* Document section *
━━━━━━━━━━

Downtown Brooklyn today: housing
Today, even the estimates of 4.6 million square feet of office space in Downtown Brooklyn seem overoptimistic, since housing is a better bet. In a 1/16/2006 article headlined Office Builders Balking At Downtown Brooklyn, the New York Observer noted:
When city planners rezoned much of downtown Brooklyn 17 months ago, it was meant to make the city’s third-largest business district even larger. Now it is looking more and more like a bedroom community.
It is not just the half-dozen condo projects sprouting up around the edge of downtown, transforming weed-strewn parking lots into glassy towers.
Even the 10-block area envisioned as the “commercial core” of the new downtown is leaning residential. The developers of the two sites furthest along in the planning process are suggesting that as few as 200,000 square feet of office space might go up where two million square feet were once envisioned, with the balance going for hotel rooms and apartments. A third property owner wants to erect a hotel right in the middle of a site where a 20-story office tower was supposed to be built. An existing office tower in that central core—7 MetroTech Center, the 1930 Verizon building—was purchased last April to be converted into condos.

━━━━━━━━━━

* Work order A *
Please rename "city planners" to "municipal planners" in the part of the Downtown Brooklyn housing text that opens with the words containing "Downtown Brooklyn today: housing" and closes with "a bedroom community.", and give that part again.
* Work order B *
According to the Downtown Brooklyn housing text, how much office space might go up in the commercial core where two million square feet were once envisioned?
* Work order C *
Proceed with the Downtown Brooklyn housing text from the point where it stops.
The data that follows comes from a separate source.

━━━━━━━━━━

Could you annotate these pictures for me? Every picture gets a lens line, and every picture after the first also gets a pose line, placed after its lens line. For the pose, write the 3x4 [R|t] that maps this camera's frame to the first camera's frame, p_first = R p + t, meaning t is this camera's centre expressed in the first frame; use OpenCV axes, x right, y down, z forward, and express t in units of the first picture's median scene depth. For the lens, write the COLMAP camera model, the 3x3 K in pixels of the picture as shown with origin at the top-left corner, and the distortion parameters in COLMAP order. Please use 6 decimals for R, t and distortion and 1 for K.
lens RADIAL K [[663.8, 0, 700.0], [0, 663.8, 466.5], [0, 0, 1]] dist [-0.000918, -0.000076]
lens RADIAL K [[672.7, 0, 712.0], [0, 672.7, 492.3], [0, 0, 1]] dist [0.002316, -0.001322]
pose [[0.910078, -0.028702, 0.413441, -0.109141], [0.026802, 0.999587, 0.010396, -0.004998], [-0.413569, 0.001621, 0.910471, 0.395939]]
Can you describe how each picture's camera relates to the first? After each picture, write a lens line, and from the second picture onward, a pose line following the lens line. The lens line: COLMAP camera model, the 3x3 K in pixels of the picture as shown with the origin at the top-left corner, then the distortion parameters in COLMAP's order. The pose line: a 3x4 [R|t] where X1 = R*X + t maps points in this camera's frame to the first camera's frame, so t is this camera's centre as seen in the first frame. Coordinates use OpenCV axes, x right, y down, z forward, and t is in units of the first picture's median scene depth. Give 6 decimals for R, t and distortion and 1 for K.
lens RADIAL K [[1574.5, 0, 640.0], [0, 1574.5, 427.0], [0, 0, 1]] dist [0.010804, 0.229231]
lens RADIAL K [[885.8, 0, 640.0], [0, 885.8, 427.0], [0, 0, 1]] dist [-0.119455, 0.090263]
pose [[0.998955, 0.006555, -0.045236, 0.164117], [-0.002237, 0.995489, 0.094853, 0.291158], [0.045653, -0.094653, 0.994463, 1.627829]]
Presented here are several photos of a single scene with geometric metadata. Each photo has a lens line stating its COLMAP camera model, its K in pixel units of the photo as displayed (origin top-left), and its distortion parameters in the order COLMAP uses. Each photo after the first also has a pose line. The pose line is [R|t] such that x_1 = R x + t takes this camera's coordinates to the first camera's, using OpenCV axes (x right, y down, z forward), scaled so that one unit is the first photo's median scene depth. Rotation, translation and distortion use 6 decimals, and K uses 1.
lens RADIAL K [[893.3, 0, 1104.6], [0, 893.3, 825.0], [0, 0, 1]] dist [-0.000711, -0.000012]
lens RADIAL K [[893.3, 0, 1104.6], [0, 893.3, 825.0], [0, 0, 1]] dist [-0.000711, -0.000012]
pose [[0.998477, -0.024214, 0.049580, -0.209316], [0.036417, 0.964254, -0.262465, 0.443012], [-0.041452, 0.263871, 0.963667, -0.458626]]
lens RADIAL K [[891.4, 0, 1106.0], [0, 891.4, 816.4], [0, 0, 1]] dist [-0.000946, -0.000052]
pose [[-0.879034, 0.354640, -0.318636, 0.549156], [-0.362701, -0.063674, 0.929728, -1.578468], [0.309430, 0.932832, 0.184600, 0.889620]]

━━━━━━━━━━

* Task result A *
Downtown Brooklyn today: housing
Today, even the estimates of 4.6 million square feet of office space in Downtown Brooklyn seem overoptimistic, since housing is a better bet. In a 1/16/2006 article headlined Office Builders Balking At Downtown Brooklyn, the New York Observer noted:
When municipal planners rezoned much of downtown Brooklyn 17 months ago, it was meant to make the city’s third-largest business district even larger. Now it is looking more and more like a bedroom community.

* Task result B *
As few as 200,000 square feet.

* Task result C *
In other words, Brooklyn’s booming residential market has overtaken the supply of office space—making it harder for roughly 19,000 jobs that were originally seen as the fruit of the rezoning to find their way into the new downtown.
There's a silver lining, Brooklyn’s boosters told the Observer: Downtown Brooklyn (especially Forest City Ratner's MetroTech) has been called dead at night, but the area will gain much new life. Still, the rezoning was supposed to spur jobs more than housing:
In order to promote commercial construction in a borough that many still consider to be an unacceptable business address, commercial buildings in the core could rise 20 percent higher than apartment buildings. Yet the residential market is so strong—or the commercial market so weak—that that incentive has not tempted anyone to gamble on offices.
The difference is a Floor Area Ratio (FAR) of 12 for office space and 10 for residential space at certain parcels that have been rezoned to C-6.45. See p. 7 of the Executive Summary of the Downtown Brooklyn Redevelopment Final EIS.
Did Ratner just learn this?
The switch to housing led the Observer to cite a similar example, at Atlantic Yards:
Bruce Ratner, Forest City Ratner’s president and C.E.O., recently came to a similar conclusion. He originally proposed 2.1 million square feet of office space to be included in his Atlantic Yards complex, which lays adjacent to the boundaries of the downtown rezoning to the southeast. Then, last summer, he reduced that amount to 628,000 square feet and made up the difference with market-rate condos.
It wasn't a zero-sum trade, though, given that the project increased from an initial 7.7 million square feet to 9.1 million square feet this year, thanks in part to the addition of Site 5 across Flatbush Avenue. On that site, P.C. Richard and Modell's currently occupy a low-slung cinderblock complex; a 430-foot tower is planned.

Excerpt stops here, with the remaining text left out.